Brigham City approved a pair of companion ordinances creating the Avian Shores Planned District and rezoning roughly 260 acres near 400 South and 1200 West to allow a master-planned housing community with trails, open space and a future neighborhood-commercial node.

The Brigham City Council voted to amend the zoning map and to establish a new planned-district zoning chapter for a proposed master-planned community called Avian Shores, located in the general area of 400 South and 1200 West.

Planner Bradley framed the two companion applications as a rezonage and a code amendment that would create a new planned-district zoning chapter (to be called Avian Shores Planned District with an underlying RM-7 zone). Bradley said the planning commission recommended approval and staff and the developer had worked together to produce the plan-district text; staff added some attorney-suggested, red-line changes that were included in the materials presented to council.

Developer representatives (identified in the meeting as Garth and Dave) described a mixed-use, master-planned community with multiple housing types — condos and townhomes, cottages and villas, and larger estate lots toward the west edge — and an emphasis on trails and open space that connects toward the nearby bird refuge. The developer said the full development could include about 1,200 housing units and a maximum of roughly 1,344 units under the allowed density, with an expected buildout window of about 12–20 years depending on market absorption. The plan shows a proposed neighborhood-commercial node near the 400 South / 1200 West intersection; developers and staff said commercial would likely come late in the buildout and that specific commercial standards would be returned to the council later.

The council discussed infrastructure items — including a regional storm-detention basin on city-owned lands, a planned regional lift station for sewer, roadway buildout of the 1200 West corridor, and about 5.5 miles of planned trails — and staff confirmed that detailed utility and phasing plans would come back to the council during subsequent approvals. Council member Smith moved to approve the zoning-map ordinance; Council member Jeffreys seconded and the rezoning motion passed on roll call. The council then approved a separate ordinance establishing the Avian Shores Planned District (motion by Council member Troxell, second by Council member Hipp); that motion also passed on roll call.

Data:
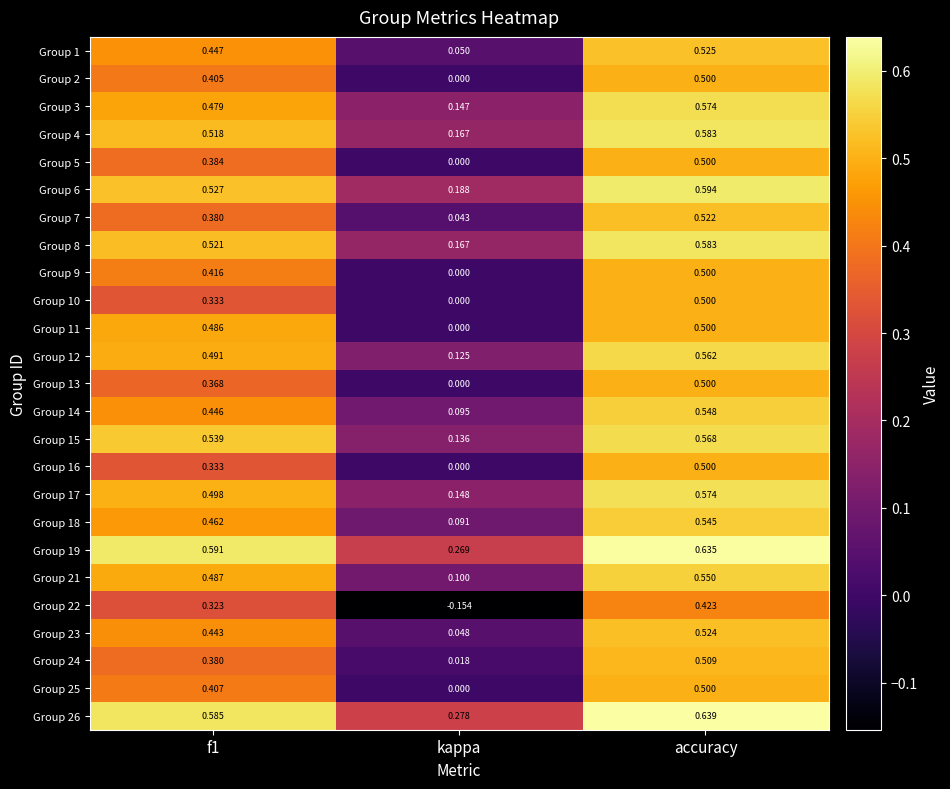

At which label does Group 9 reach its minimum?

kappa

What needs to be done: In the article about the Avian Shores rezoning, who seconded the motion to approve the zoning-map ordinance?

Result for this exercise: Council member Jeffreys.